È un gran rischio credere che il debito ecologico si possa cancellare con il denaro. È il caso del Fondo Verde per il Clima lanciato alla Conferenza sul Clima dello scorso anno a Durban, che parrebbe essere uno strumento per ripagare debito ecologico, anche se i promotori si guardano bene dal riconoscerlo apertamente, o d’inquadrare le funzioni del Fondo nel concetto di restituzione. La vera sfida è quella di assumersi responsabilità storiche. Nel caso dell’Ecuador, non è solo quello di proteggere l’ITT Yasuni , ma anche di prevenire l’espansione della frontiera petrolifera all’interno della foresta amazzonica a Sud.
Come spieghi la contraddizione tra la necessità di pagare il debito sociale per le generazioni attuali e il conseguente accumulo di debito ecologico per le generazioni a venire che permea molte delle esperienze di governi di sinistra in America Latina?

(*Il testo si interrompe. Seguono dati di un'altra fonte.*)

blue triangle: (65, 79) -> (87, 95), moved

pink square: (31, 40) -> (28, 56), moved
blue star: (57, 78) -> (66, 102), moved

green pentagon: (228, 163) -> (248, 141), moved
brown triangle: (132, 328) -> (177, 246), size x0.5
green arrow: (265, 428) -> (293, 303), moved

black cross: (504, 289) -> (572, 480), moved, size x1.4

Apparentemente questa è una situazione senz’alternativa. I popoli dell’America Latina aspettano da tempo immemorabile che si paghi il debito sociale. Ci dobbiamo allora chiedere quali siano le cause che lo impediscono, le ragioni strutturali di un sistema di sfruttamento, di negazione di diritti. Invece, ci si limita ad addurre il pagamento del debito sociale e la riduzione della povertà come pretesto per giustificare l’ampliamento della frontiera estrattiva. Quasi sempre, però, è questa logica estrattiva che alimenta la povertà. Insomma, ci troviamo di fronte a una perversione, a un ossimoro. Inoltre, le economie estrattiviste sviluppano patologie economiche, sociali e politiche. Si vive della rendita della natura e si dipende dalla domanda dei Paesi ricchi e del capitale, e della nostra capacità di sfruttare la Madre Terra e la manodopera. Ecco un altro aspetto del debito ecologico. A livello sociale, vi sono società nelle quali i progetti di lotta alla povertà finanziati sfruttando la natura, alimentano politiche clientelari e populiste. A livello politico, governi a differente tasso di autoritarismo: basta dare un’occhiata ai Paesi maggiormente produttori di petrolio nel mondo.

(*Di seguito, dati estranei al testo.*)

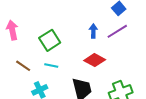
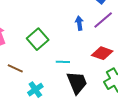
red diamond: (95, 60) -> (102, 53), moved
cyan line: (51, 65) -> (63, 62), moved

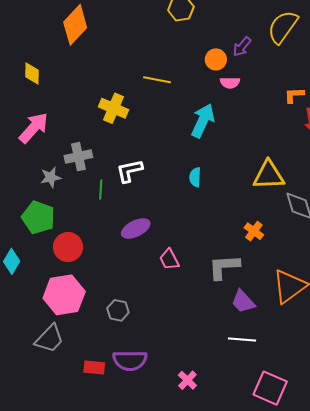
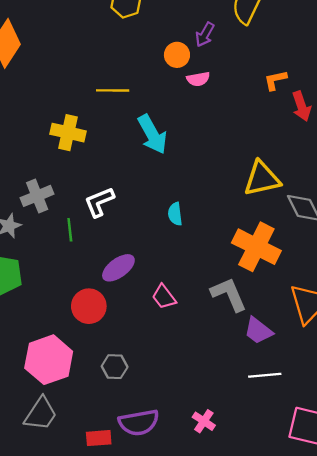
cyan arrow: (203, 121) -> (152, 134), moved, turned 136
cyan semicircle: (195, 177) -> (175, 214), moved
orange cross: (254, 231) -> (256, 247), size x2.0
red circle: (68, 247) -> (89, 306), moved
gray L-shape: (224, 267) -> (229, 294), turned 80
pink cross: (187, 380) -> (204, 421), moved

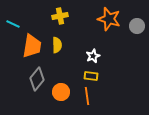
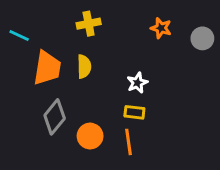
orange star: (109, 19) -> (161, 28), size x0.6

Concetti come debito ecologico e diritti della Madre Terra sono ormai molto diffusi a vari livelli, un po’ come successe venti anni fa con lo sviluppo sostenibile. Un termine da allora usato e abusato al punto da trasformarsi in tutto e il contrario di tutto. Come evitare che questo succeda anche con il debito ecologico?
Questi processi hanno a che vedere con i conflitti e le lotte per l’affermazione dei diritti, e non solo con il loro riconoscimento formale in una costituzione e in leggi adeguate. Questo noi lo abbiamo fatto all’Assemblea Costituente di Montecristi, frutto di processi collettivi, di popolo. I diritti della natura sono stati inseriti nella Costituzione dell’Ecuador, anche grazie al supporto di Eduardo Galeano, che riuscì a motivare altri congressisti che fino ad allora non erano interessati al tema.

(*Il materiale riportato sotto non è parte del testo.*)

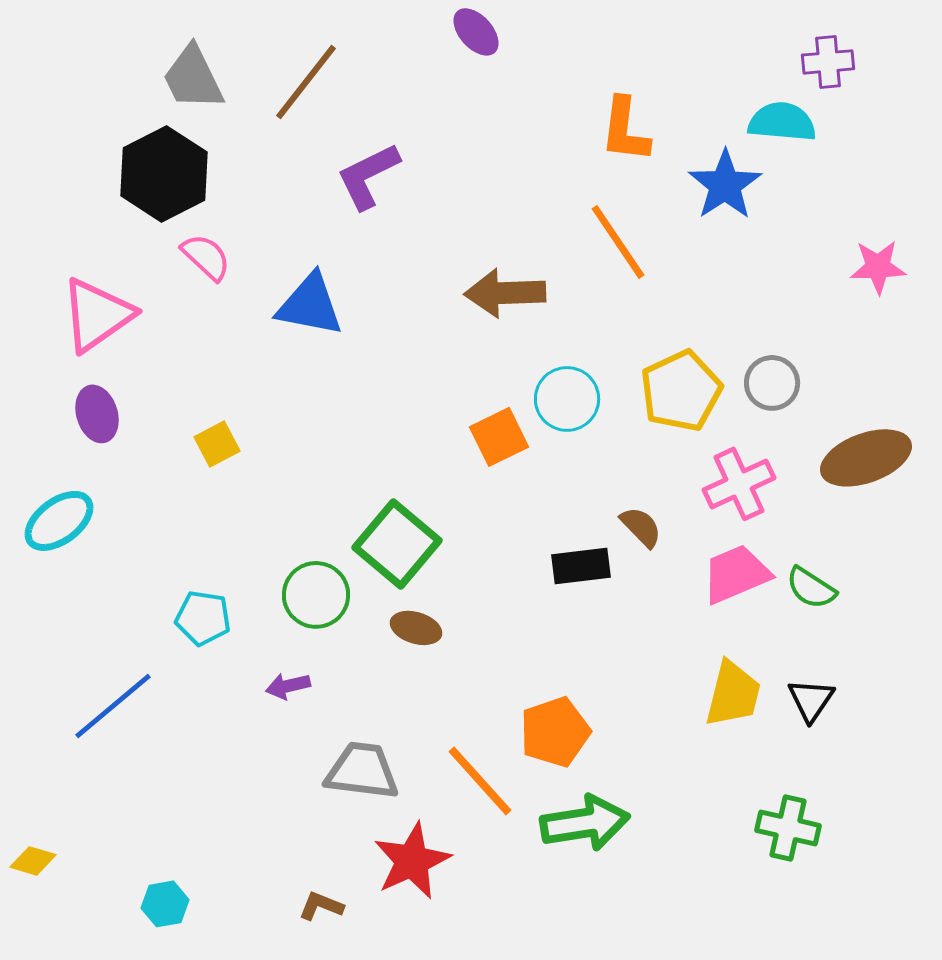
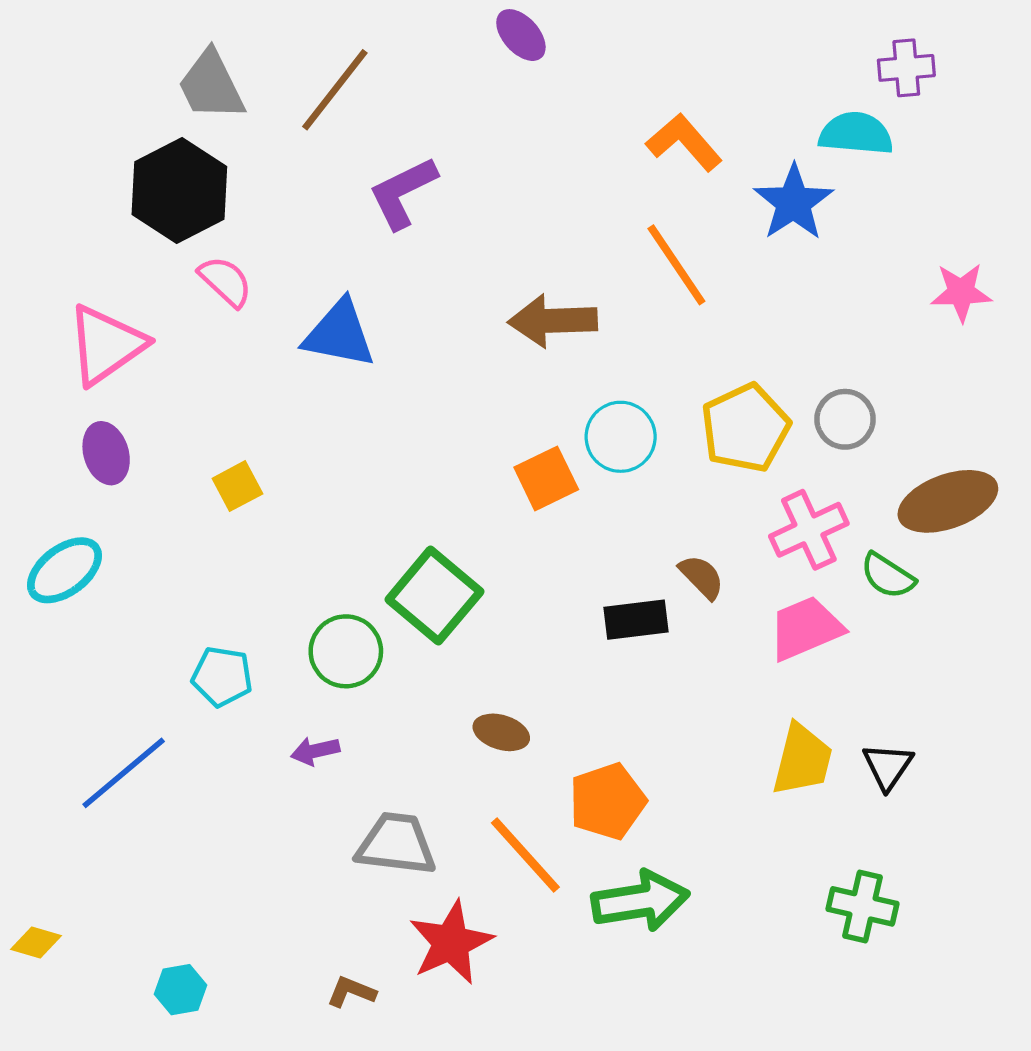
orange L-shape: (625, 130) -> (684, 142), turned 132
green semicircle: (811, 588) -> (888, 576), moved
brown ellipse: (416, 628) -> (501, 732), moved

E poi, ci sono alcune amministrazioni locali statunitensi che li riconoscono nei loro statuti e nelle loro normative. Io provengo da una riflessione sul tema della Pachamama, anche se, secondo la cosmovisione indigena, in realtà non esiste una tal cosa quale i diritti della natura. Tutti noi esseri umani siamo all’interno di un processo di emancipazione, di umanità, e, quando parliamo di Buen Vivir o Sumnak Kawsay, non parliamo di modello alternativo di sviluppo, ma alternativa allo sviluppo. E su questo articoliamo alcuni concetti. E non siamo i soli.